Psychology graduate student matt hall is wired for sleep; a short nap that typically has a big effect on his performance.
"I'm trying to get through a paper and I'm just finding myself not processing at all. I'll just go ahead and take a nap," he said.
Now a study of hall and 76 other volunteers shows that napping enhances creative problem solving, but only if the nap includes REM sleep, the stage when dreams occur.
"This is the first time that REM sleep has been shown to be directly connected to a boost in creativity.
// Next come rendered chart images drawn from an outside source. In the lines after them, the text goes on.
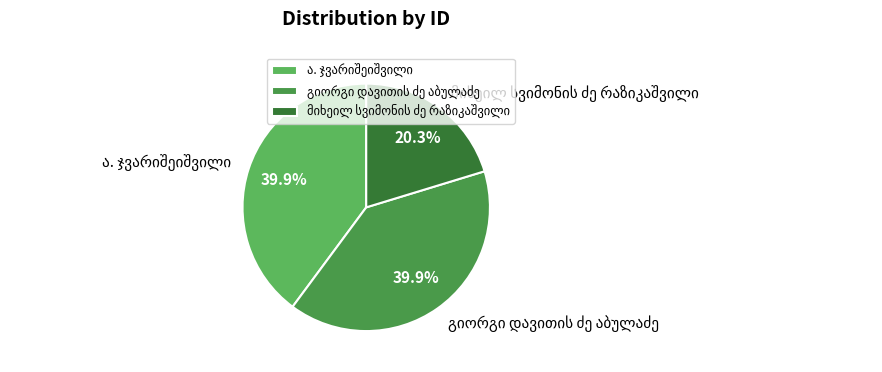

Does any single category account for the majority?

No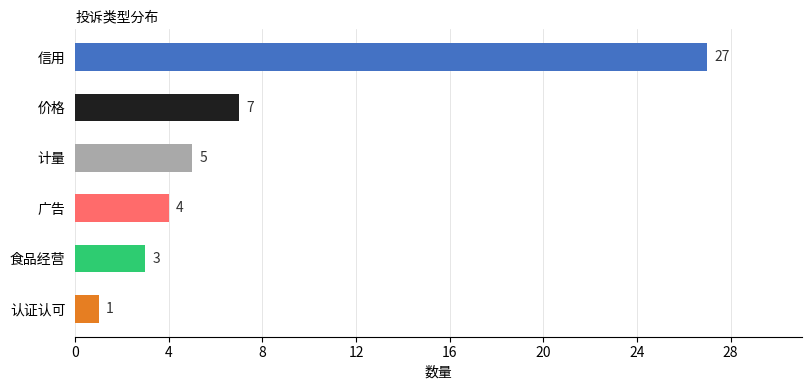

How many data points does each series have?

6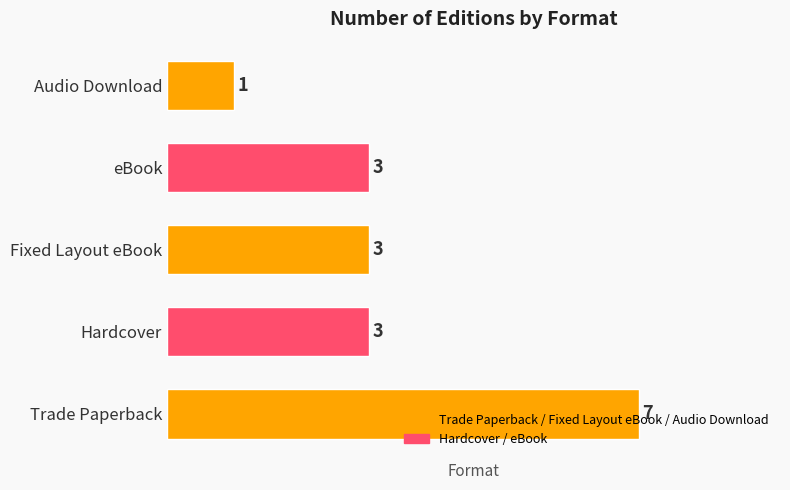

Is it true that the value at eBook is 3?

True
And also, that this is done in a day time nap," said University of San Diego sleep researcher Sara Mednick, PhD.
Mednick gave volunteers a creative problem solving test in the morning and again in the afternoon. Some volunteers got a nap in between, while brain wave monitors recorded their sleep stages.
Mednik's team documented that only the volunteers who got REM sleep improved their performance.
She believes during REM sleep, information flows freely between brain networks.
"And this is similar to what happens during dreams, you have these dreams, very fancifull, very bizarre. You can't quite figure out how these ideas are connected, but it's likely this is the same process," said Mednick, PhD.
Mednick says typically, only those naps longer than 60 minutes include REM sleep. Those short, seemingly restful naps actually didn't provide any real benefit.
One other note: the study also showed that the REM sleep did nothing to improve the memory capabilities among the volunteers -- only their ability to make creative associations between the information on the tests.